Home » Borrowers blindsided as uk mortgage rates top 5% in wake of middle east turmoil

Borrowers blindsided as uk mortgage rates top 5% in wake of middle east turmoil

by admin477351

UK homeowners hoping for further relief on their mortgage payments have been blindsided by a sharp turnaround in the market, with average rates climbing above 5% in response to the escalating Middle East conflict. Nearly 500 mortgage products were removed from sale within two days, as lenders moved urgently to reprice their offerings in line with surging financial market indicators. The speed and scale of the change has echoed the kind of market stress last witnessed in the chaotic aftermath of the 2022 mini-budget.

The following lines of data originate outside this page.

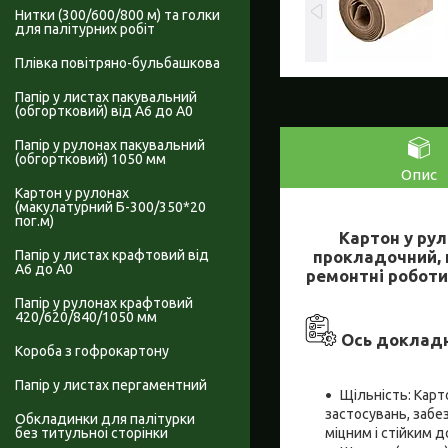
Нитки (300/600/800 м) та голки
для палітурних робіт
Плівка повітряно-бульбашкова
Папір у листах пакувальний
(обгортковий) від А6 до А0
Папір у рулонах пакувальний
(обгортковий) 1050 мм
Опис
Картон у рулонах
(макулатурний Б-300/350*20
пог.м)
Картон у рул
прокладочний, 
Папір у листах крафтовий від
А6 до А0
ремонтні роботи
Папір у рулонах крафтовий
420/620/840/1050 мм
Ось докладн
Короба з гофрокартону
Папір у листах пергаментний
Щільність: Карто
застосувань, забе
Обкладинки для палітурки
міцним і стійким д
без титульноі сторінки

Swap rates — the interbank lending benchmarks used by mortgage lenders to set fixed-rate pricing — spiked sharply as the war involving the US, Israel, and Iran unfolded, forcing banks and building societies to act quickly. Household names including HSBC, Barclays, Halifax, and Nationwide all implemented rate increases, with HSBC announcing a further round of hikes to apply from Thursday. The competitive mortgage market, which had been providing borrowers with ever-cheaper deals in recent months, has shifted gear almost overnight.

Figures from Moneyfacts illustrated the change starkly: the average two-year fixed mortgage rate rose to 5.01%, reversing a sustained decline and returning to levels seen last summer. The five-year fixed rate reached 5.09%. While Adam French of Moneyfacts noted these withdrawals are smaller in scale than the 935 deals pulled during the mini-budget crisis, he described the latest episode as one of the most disruptive in recent memory.

For the approximately 1.8 million UK borrowers whose fixed-rate mortgages expire in 2026, the turn of events could not have come at a worse time. These households had reason for optimism as rates fell steadily through late 2025, but that trend has now reversed sharply. Economists had previously forecast two Bank of England base rate cuts this year, expectations that now look increasingly remote.

The March 19 central bank meeting is now expected to result in no change to the 3.75% base rate, with the pre-meeting probability of a cut collapsing from 80% to virtually nil. Broader forecasts for 2026 rate reductions have fallen from 50% likelihood to just 20% within days. French cautioned that whether rates stabilise or climb further will depend heavily on how the Middle East crisis evolves and what it means for global inflation.